→ TAREA BREVE 1:
Indica si cada afirmación concuerda con el fragmento sobre el rey sabio: (a) Rodrigo Jiménez de Rada murió en 1247; (b) Alfonso IX promovió la fundación de la universidad de Palencia; (c) el rey sabio fue un cuerpo extraño dentro de la estructura social castellana. Responde sí o no y cita textualmente las palabras del fragmento que lo deciden.
→ TAREA BREVE 2:
Prolonga el fragmento sobre el rey sabio a partir de su última oración.

→ TEXTO PROPORCIONADO:
Nuestro “rey sabio” no fue, desde luego, un personaje caído del cielo ni ningún cuerpo extraño dentro de la estructura social castellana. Su formación intelectual es deudora de los maestros que le educaron. Él representa la culminación de un trabajo que había venido desarrollándose durante los cien años anteriores, cuyos referentes más destacados son Rodrigo Jiménez de Rada (1170-1247) y Tello Téllez de Meneses (muerto también en 1247), que contaron con los apoyos decididos de los monarcas Alfonso VIII y Alfonso IX que, como sabemos, promovieron respectivamente las fundaciones de las universidades de Palencia (1208) y Salamanca (1218).

→ REGISTROS DEL CONJUNTO:
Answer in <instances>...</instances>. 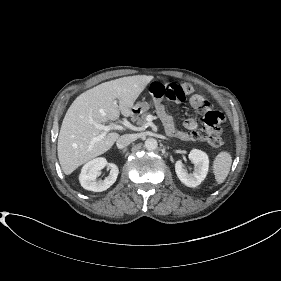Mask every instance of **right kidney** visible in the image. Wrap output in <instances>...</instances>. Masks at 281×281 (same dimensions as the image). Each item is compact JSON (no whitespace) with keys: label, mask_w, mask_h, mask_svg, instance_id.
<instances>
[{"label":"right kidney","mask_w":281,"mask_h":281,"mask_svg":"<svg viewBox=\"0 0 281 281\" xmlns=\"http://www.w3.org/2000/svg\"><path fill=\"white\" fill-rule=\"evenodd\" d=\"M108 166L110 168L109 175L104 180H98L97 177L100 175V171ZM119 169L116 164L108 163L103 157L95 158L87 162L81 170L79 175V181L81 186L89 191L102 192L107 190L113 185L117 179Z\"/></svg>","instance_id":"obj_1"}]
</instances>
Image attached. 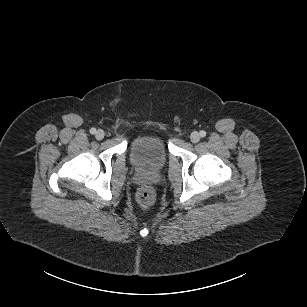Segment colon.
<instances>
[{
	"mask_svg": "<svg viewBox=\"0 0 307 307\" xmlns=\"http://www.w3.org/2000/svg\"><path fill=\"white\" fill-rule=\"evenodd\" d=\"M137 200L144 208H151L156 202V196L151 188L143 187L137 193Z\"/></svg>",
	"mask_w": 307,
	"mask_h": 307,
	"instance_id": "1",
	"label": "colon"
}]
</instances>
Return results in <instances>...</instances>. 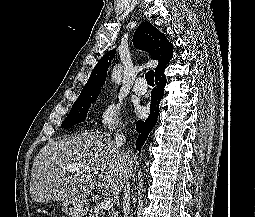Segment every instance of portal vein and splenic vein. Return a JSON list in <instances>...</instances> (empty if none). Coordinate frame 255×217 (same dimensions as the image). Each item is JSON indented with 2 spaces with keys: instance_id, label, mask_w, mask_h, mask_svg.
Instances as JSON below:
<instances>
[{
  "instance_id": "portal-vein-and-splenic-vein-1",
  "label": "portal vein and splenic vein",
  "mask_w": 255,
  "mask_h": 217,
  "mask_svg": "<svg viewBox=\"0 0 255 217\" xmlns=\"http://www.w3.org/2000/svg\"><path fill=\"white\" fill-rule=\"evenodd\" d=\"M67 171L68 172H76V171H79V170H83V171H86L83 166H81L80 164H72V165H69L67 168ZM113 207V199H111L110 197H107L103 200V202L101 203V208L103 210H109Z\"/></svg>"
}]
</instances>
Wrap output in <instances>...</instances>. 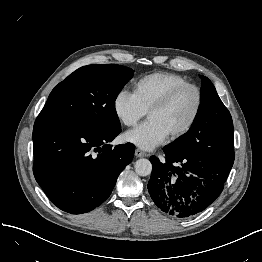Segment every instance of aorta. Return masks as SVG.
<instances>
[{"label": "aorta", "instance_id": "obj_1", "mask_svg": "<svg viewBox=\"0 0 262 262\" xmlns=\"http://www.w3.org/2000/svg\"><path fill=\"white\" fill-rule=\"evenodd\" d=\"M135 172L139 176H148L152 171V164L148 159H139L135 162Z\"/></svg>", "mask_w": 262, "mask_h": 262}]
</instances>
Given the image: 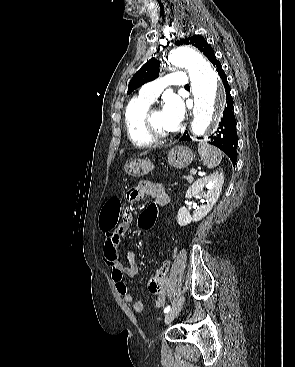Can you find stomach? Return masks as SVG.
<instances>
[{"label": "stomach", "instance_id": "stomach-1", "mask_svg": "<svg viewBox=\"0 0 295 367\" xmlns=\"http://www.w3.org/2000/svg\"><path fill=\"white\" fill-rule=\"evenodd\" d=\"M194 159L191 149L185 146H175L168 153V164L177 169L186 168ZM154 169L149 160H134L125 165V172L133 177H141Z\"/></svg>", "mask_w": 295, "mask_h": 367}]
</instances>
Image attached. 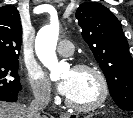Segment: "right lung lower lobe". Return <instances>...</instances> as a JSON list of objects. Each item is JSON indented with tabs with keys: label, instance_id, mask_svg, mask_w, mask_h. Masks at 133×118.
I'll return each mask as SVG.
<instances>
[{
	"label": "right lung lower lobe",
	"instance_id": "1",
	"mask_svg": "<svg viewBox=\"0 0 133 118\" xmlns=\"http://www.w3.org/2000/svg\"><path fill=\"white\" fill-rule=\"evenodd\" d=\"M21 89L22 87L19 90ZM19 90H16L10 93H0V100L8 101V102H15L17 100V93Z\"/></svg>",
	"mask_w": 133,
	"mask_h": 118
}]
</instances>
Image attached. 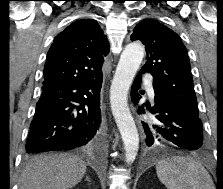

→ RESPUESTA DEL EJERCICIO 1:
(a) Sí: «Rodrigo Jiménez de Rada (1170-1247)».
(b) No: «los monarcas Alfonso VIII y Alfonso IX que, como sabemos, promovieron respectivamente las fundaciones de las universidades de Palencia (1208) y Salamanca (1218)».
(c) No: «no fue, desde luego, un personaje caído del cielo ni ningún cuerpo extraño dentro de la estructura social castellana».

→ RESPUESTA DEL EJERCICIO 2:
La Escuela de Traductores de Toledo venía desarrollando una ingente labor -ya desde el siglo XII- de difusión por Occidente de todo el legado cultural que circulaba por Oriente, convirtiendo a España en una poderosa bisagra que articuló buena parte de la relación entre ambos mundos. Fruto de ese proceso de difusión de las ideas que recorrían el mundo árabe son algunos de los debates intelectuales que se desarrollan en Europa a partir de la centuria citada y que tienen a Santo Tomás de Aquino, en particular, y a la gran corriente de pensamiento conocida como La Escolástica, en general, como sus referentes más destacados, a través de los cuales las ideas de los filósofos musulmanes Avicena y Averroes ejercerán una importante influencia sobre la filosofía occidental y, también, sobre la teología católica. Esta influencia ha sabido sobrevivir, de manera claramente reconocible, hasta el día de hoy en algunos sectores del pensamiento contemporáneo y, desde luego, entre los grupos más tradicionalistas del universo católico.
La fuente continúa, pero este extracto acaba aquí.